Target second-level labels:

  1. route-overprefer-host-bridge
  2. board-expectation-stale
  3. mixed-workflow-host-bridge-valid
  4. scene-family-split-needed
  5. misclassification-undetermined

Minimum evidence per misclassification record:

  1. board expected group
  2. expected archetype
  3. dry-run inferred archetype
  4. current source asset
  5. real sample layer status
  6. generated report path
  7. failed or conflicting signal summary

This phase does not correct routing logic.

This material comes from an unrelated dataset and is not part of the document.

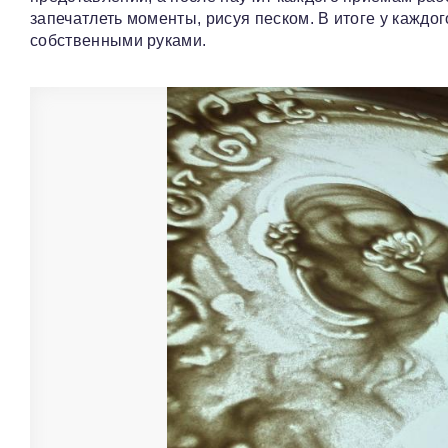
запечатлеть моменты, рисуя песком. В итоге у кажд
собственными руками.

No-Report Failure Triage Model

Input bucket:

dryRunStatus = fail-closed-known and reason is generator failed without generation report

Current count:

25

Target failure stages:

  1. source-scan
  2. analyzer
  3. ir-assembly
  4. readiness-before-report
  5. compiler-package-write
  6. panic-or-process-error
  7. unknown-no-report

The one bootstrap_target failure remains separately tracked and is not merged into no-report failures.

Minimum evidence per no-report record:

  1. exit code if available
  2. stdout tail
  3. stderr tail
  4. partial skill directory exists
  5. partial references directory exists
  6. generated report exists
  7. inferred failure stage

Result Schema

Top-level fields:

{
  "triageDate": "2026-04-19",
  "scope": "102-full-sweep-dry-run-triage",
  "sourceDryRun": "tests/fixtures/generated_scene/full_sweep_dry_run_2026-04-19.json",
  "summary": {},
  "timeoutTriage": [],
  "misclassificationTriage": [],
  "noReportFailureTriage": [],
  "bootstrapTargetFailures": [],
  "recommendations": []
}

Each triage record keeps the original dry-run scene id and scene name.

Completion Criteria

This triage is complete when:

  1. all 31 timeout records have a second-level timeout label
  2. all 5 misclassified records have a routing triage label
  3. all 25 no-report failures have an inferred failure stage
  4. the bootstrap_target case remains separately visible
  5. no scene status is promoted
  6. no generator or analyzer logic is changed

Stop Rule

Stop after publishing the triage JSON and report.

Do not start implementation correction from this triage unless a new bounded implementation plan is explicitly created later.